Massimo Mucchetti ( 07 novembre 2009 )

"L’India scambia dollari contro oro ceduto dal Fondo moneta­rio internazionale e il prez­zo del metallo giallo vola al massimo storico. In 6 anni, la Cina ha raddoppiato in si­lenzio le riserve auree, altri emergenti fanno incetta di lingotti...."

UN’ALTRA BOLLA SUI MERCATI?

Quella finanza che non cambia

L’India scambia dollari contro oro ceduto dal Fondo moneta­rio internazionale e il prez­zo del metallo giallo vola al massimo storico. In 6 anni, la Cina ha raddoppiato in si­lenzio le riserve auree, altri emergenti fanno incetta di lingotti. Numeri piccoli, cer­to: l'India compra 200 ton­nellate per 6,7 miliardi di dollari, la merce è rara. Non torneremo al vecchio gold standard , ma la nuova feb­bre dell'oro segnala la ten­denza diffusa all’investimen­to delle riserve non più in valute occidentali ma in ma­terie prime: quasi che i beni reali stiano diventando la moneta di ultima istanza di fronte alla carta di cui Fede­ral Reserve e Bce hanno inondato il mondo sulla ba­se di un patto fiduciario or­mai traballante. Dice il mini­stro delle finanze indiano, Pranab Mukherjee: «Le eco­nomie americana ed euro­pea sono collassate». Le eco­nomie dove la finanza da serva si è fatta padrona per consentire a pochi di guada­gnare tantissimo indebitan­do i più.

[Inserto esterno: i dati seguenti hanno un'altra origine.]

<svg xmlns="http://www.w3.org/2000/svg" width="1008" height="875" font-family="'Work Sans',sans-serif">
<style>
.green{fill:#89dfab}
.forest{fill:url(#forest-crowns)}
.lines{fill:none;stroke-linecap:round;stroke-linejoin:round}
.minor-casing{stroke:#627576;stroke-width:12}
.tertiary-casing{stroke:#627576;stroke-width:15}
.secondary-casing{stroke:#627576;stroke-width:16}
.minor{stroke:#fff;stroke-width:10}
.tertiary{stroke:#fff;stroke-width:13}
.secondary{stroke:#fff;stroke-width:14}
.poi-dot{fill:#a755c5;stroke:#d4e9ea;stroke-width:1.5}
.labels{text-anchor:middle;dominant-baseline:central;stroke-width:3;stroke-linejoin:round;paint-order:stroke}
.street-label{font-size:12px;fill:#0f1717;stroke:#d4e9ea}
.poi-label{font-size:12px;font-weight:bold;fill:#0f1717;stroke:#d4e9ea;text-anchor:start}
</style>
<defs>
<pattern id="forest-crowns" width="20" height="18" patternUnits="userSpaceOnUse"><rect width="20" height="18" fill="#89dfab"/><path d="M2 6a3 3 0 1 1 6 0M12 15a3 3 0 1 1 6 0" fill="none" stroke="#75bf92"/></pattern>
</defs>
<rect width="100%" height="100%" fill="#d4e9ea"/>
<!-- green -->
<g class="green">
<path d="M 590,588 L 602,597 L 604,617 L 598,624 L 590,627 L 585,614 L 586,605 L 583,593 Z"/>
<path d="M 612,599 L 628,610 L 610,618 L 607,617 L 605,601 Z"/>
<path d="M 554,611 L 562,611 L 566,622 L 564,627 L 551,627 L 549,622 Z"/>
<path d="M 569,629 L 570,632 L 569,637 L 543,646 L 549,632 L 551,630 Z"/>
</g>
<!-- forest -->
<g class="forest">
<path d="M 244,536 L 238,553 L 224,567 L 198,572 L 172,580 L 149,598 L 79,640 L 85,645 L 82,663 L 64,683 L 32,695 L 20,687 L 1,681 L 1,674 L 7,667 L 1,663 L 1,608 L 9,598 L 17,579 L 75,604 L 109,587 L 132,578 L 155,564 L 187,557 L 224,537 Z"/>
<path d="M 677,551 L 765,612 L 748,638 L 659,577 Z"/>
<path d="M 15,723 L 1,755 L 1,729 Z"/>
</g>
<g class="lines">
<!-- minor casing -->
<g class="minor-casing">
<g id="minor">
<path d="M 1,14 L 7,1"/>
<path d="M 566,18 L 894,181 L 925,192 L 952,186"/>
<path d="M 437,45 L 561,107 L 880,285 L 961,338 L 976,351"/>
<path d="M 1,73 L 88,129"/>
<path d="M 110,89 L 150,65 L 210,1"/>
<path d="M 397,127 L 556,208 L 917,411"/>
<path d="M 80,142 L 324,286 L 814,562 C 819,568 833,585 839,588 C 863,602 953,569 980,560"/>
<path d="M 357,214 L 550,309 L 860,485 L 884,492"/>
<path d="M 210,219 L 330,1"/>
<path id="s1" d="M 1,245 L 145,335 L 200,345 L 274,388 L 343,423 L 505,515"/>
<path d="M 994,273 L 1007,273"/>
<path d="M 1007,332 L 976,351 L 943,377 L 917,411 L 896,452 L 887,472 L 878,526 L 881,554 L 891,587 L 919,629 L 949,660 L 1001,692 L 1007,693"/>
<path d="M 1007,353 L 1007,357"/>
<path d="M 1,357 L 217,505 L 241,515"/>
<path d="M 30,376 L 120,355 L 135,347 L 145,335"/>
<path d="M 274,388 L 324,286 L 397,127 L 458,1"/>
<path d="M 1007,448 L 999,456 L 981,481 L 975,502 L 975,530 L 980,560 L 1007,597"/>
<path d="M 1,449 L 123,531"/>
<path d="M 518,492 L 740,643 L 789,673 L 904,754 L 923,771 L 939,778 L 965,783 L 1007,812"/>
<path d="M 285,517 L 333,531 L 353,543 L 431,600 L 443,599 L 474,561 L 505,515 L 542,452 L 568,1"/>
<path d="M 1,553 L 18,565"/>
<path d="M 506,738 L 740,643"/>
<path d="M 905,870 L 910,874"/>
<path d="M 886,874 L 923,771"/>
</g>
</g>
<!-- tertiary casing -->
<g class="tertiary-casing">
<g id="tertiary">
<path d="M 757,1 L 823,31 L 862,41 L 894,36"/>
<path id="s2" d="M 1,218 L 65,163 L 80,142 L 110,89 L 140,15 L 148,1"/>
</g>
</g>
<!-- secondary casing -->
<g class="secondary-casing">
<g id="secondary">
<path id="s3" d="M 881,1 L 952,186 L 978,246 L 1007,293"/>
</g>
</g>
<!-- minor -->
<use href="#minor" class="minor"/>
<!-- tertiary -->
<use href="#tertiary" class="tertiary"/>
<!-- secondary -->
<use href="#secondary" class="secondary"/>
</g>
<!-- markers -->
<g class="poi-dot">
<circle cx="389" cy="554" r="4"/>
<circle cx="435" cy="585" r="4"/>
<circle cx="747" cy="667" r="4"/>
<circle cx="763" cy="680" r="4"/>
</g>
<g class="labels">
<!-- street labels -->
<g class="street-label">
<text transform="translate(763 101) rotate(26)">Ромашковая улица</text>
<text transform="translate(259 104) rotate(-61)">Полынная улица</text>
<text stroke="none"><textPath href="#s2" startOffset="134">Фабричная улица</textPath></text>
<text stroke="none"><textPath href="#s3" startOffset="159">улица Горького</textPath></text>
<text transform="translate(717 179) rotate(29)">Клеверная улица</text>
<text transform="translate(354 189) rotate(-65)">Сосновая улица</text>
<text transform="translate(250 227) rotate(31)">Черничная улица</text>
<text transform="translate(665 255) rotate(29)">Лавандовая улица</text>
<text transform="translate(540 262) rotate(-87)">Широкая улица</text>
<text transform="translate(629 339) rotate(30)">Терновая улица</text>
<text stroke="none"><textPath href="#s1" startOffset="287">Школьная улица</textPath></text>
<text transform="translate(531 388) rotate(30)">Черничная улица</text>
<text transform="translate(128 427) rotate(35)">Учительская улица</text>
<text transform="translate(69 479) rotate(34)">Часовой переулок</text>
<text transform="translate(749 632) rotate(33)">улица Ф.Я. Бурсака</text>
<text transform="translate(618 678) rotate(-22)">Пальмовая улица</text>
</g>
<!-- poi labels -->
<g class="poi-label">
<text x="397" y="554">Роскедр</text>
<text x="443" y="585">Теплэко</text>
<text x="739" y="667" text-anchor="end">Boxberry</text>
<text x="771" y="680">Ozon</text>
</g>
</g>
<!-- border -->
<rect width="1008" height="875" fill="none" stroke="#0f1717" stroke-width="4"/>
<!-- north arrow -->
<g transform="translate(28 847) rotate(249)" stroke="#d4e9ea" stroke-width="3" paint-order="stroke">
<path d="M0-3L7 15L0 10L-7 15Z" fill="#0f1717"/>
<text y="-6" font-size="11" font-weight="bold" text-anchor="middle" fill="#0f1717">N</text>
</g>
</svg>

Molti banchieri occiden­tali sono invece ottimisti. Le Borse si sono un po’ riprese e l ’investment banking ma­cina di nuovo profitti e bo­nus. Non importa quanto a lungo l’economia reale deb­ba faticare per tornare ai li­velli, anche occupazionali, del 2007. E nemmeno se il debito degli Stati e delle fa­miglie sia ancora tutto lì, nella sua immane grandez­za. Nouriel Roubini parla di una nuova bolla? E’ la solita Cassandra. Come l’oste del proverbio, i banchieri torna­no a dirci che il loro vino è buono. La grande dimensio­ne è segno di modernità: al massimo, è sbagliata quella del vicino. La banca univer­sale resta il modello: presta­re al cliente, costruirci deri­vati come prima, assumere partecipazioni, metterselo in casa come socio amico, organizzarne le obbligazio­ni, speculare con i denari dei depositanti, tutto «crea valore per l’azionista». Sì, ci sono conflitti d’interesse, ma basta la corporate gover­nance .

I governi, le banche centrali e le authority sembrano impotenti. Avevano promesso di voltare pagina, ma si sono infilati in nego­ziati inconcludenti su quan­to capitale in più serva al­l’esercizio del credito e su come si debbano pesare i ri­schi. E i banchieri inglesi, nonostante i fallimenti, resi­stono perfino alle blande idee della Financial Servi­ces Authority . La rinascita degli anni Trenta, dice Gui­do Rossi nell’intervista di ie­ri a Daniele Manca, fu se­gnata dal Glass Steagall Act , che separava il credito commerciale dalla finanza, e dalla costituzione della Sec, l’Autorità di controllo di Wall Street. Il giurista in­voca — e a ragione — il ri­torno del diritto nel deserto creato dalla deregulation , il primato della politica alta in luogo delle alchimie tra regolati potenti e regolatori timidi se non complici. Ma le regole rooseveltiane eb­bero un senso in tanto e in quanto si accompagnarono a una politica economica che determinò una gigante­sca redistribuzione del red­dito dai ricchissimi alla clas­se media: il fondamento di una nuova cittadinanza. Al­la vigilia della crisi, l’Occi­dente era tornato a concen­trare la ricchezza nelle ma­ni degli happy few , pochi eletti, come negli anni Ven­ti del Novecento. Pensare al­le banche senza invertire il pendolo della distribuzione come strada maestra del ri­torno all’economia reale, ri­schia di essere una batta­glia persa.